- Ты слепи сначала, а там подумаем, - ответил мне гость мой. Понял уже, что я не чудотворец ему и нет у меня для него спасения такого, чтоб раз – из рукава выдернуть. Подумаем, гляди-ка. Это уже другой разговор был, и мне он больше понравился. Хотя что уж там – я в это дело ввязался сам.
Первого мы зарыли в овраге. Трава уже пронизала почву тонкими белыми корешками, они трещали и рвались под лопатой, и было жалко своей работы – и той, и этой. Ликом голем был кривоват, да не в этом дело. Уже когда я слепил воедино части – помрачнел Петро, руки опустил. А был он мне важный помощник. Мне ходить и смотреть, пока свет – вот и научил его глину бить, колотить, мять. А ночью костер во дворе разведем – и леплю его по кускам. Руку, ногу, другие… Плечи, грудь. Голову – как, говорю? Я ж не такой художник, чтобы вот прямо всю твою персону как есть отразить. Как-нибудь, отвечает. Уж постарайся, чтоб дивчина меня узнала. Уж постараюсь, говорю.
Но про дивчину задумался.
Ты, говорю, Петре Юхимовичу, чай и жениться собираешься?
- А как же! Непременно собираюсь, обещал.
- Тогда, Петре Юхимовичу, не об лице нам надо переживать.
Тут-то мой Петро Юхимович и застыл с раскрытым ртом, а краска ползла на лицо, как будто свекольным соком его облили.
- Да чего ты?
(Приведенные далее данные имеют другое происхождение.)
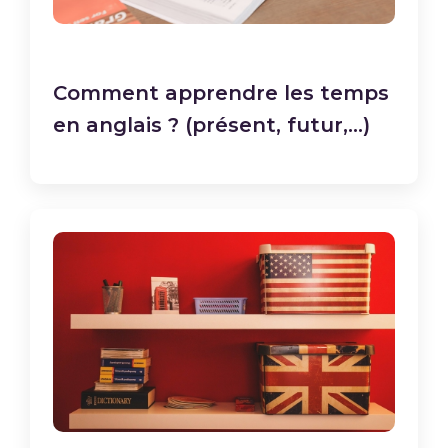
Comment apprendre les temps
en anglais ? (présent, futur,...)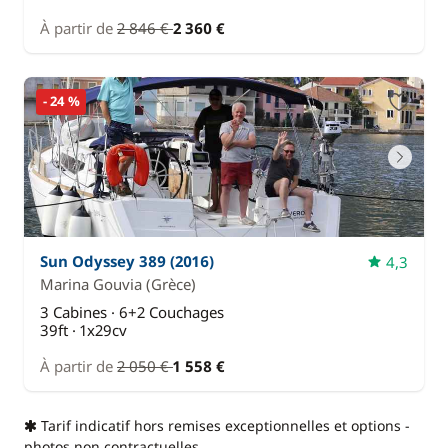
À partir de
2 846 €
2 360 €
- 24 %
Sun Odyssey 389 (2016)
4,3
Marina Gouvia
(Grèce)
3 Cabines · 6+2 Couchages
39ft · 1x29cv
À partir de
2 050 €
1 558 €
Tarif indicatif hors remises exceptionnelles et options -
photos non contractuelles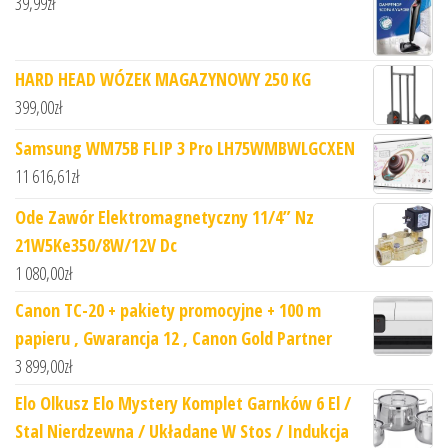
39,99
zł
HARD HEAD WÓZEK MAGAZYNOWY 250 KG
399,00
zł
Samsung WM75B FLIP 3 Pro LH75WMBWLGCXEN
11 616,61
zł
Ode Zawór Elektromagnetyczny 11/4” Nz
21W5Ke350/8W/12V Dc
1 080,00
zł
Canon TC-20 + pakiety promocyjne + 100 m
papieru , Gwarancja 12 , Canon Gold Partner
3 899,00
zł
Elo Olkusz Elo Mystery Komplet Garnków 6 El /
Stal Nierdzewna / Układane W Stos / Indukcja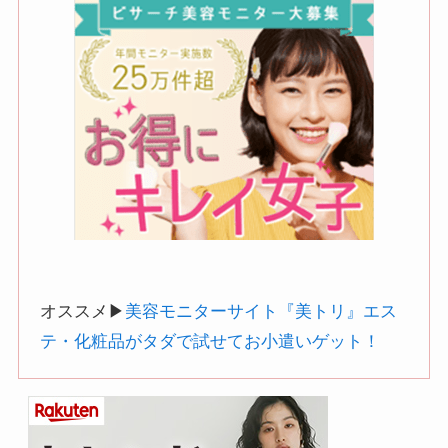
オススメ▶︎
美容モニターサイト『美トリ』エス
テ・化粧品がタダで試せてお小遣いゲット！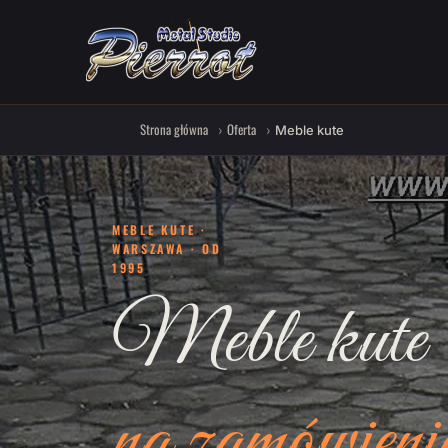
Strona główna
Oferta
Meble kute
MEBLE KUTE ·
WARSZAWA · OD
1995
Meble kute
na zamówieni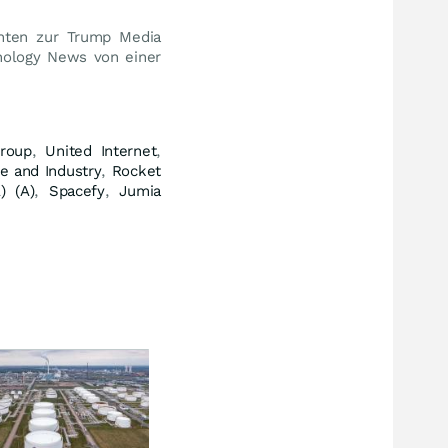
hten zur Trump Media
hnology News von einer
roup
,
United Internet
,
e and Industry
,
Rocket
) (A)
,
Spacefy
,
Jumia
Flucht aus USA
Das 
Investoren schichten
Gold
Milliarden nach Europa um
dort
Купаться ходили – не прятался.
- То купаться. А то ты пялиться будешь, разглядывать. Не дети уже.
- Нет, дело твоё. Но как без этого жениться? – сам над ним усмехаюсь, а сам чувствую – лицо пылает, хоть в воду макай. От того пуще на словах веселюсь: - Могу и без тебя обойтись. Не хочешь снимать штанов – я у себя подсмотрю. Больше все равно не у кого.
Плюнул Петро, взобрался на тележку свою и покатил со двора. Посмотрел я ему вслед, но остался. Далеко не укатится – далеко катиться тут некуда. Сам перехода не найдет. А захочет с края земли во Тьму сверзиться – ну что ж, может, оно ему и слаще, чем думать о глиняной елде. Вот ведь что с людьми происходит: уехал заработать на счастливую жизнь – и не заработал, и жить уже нечем.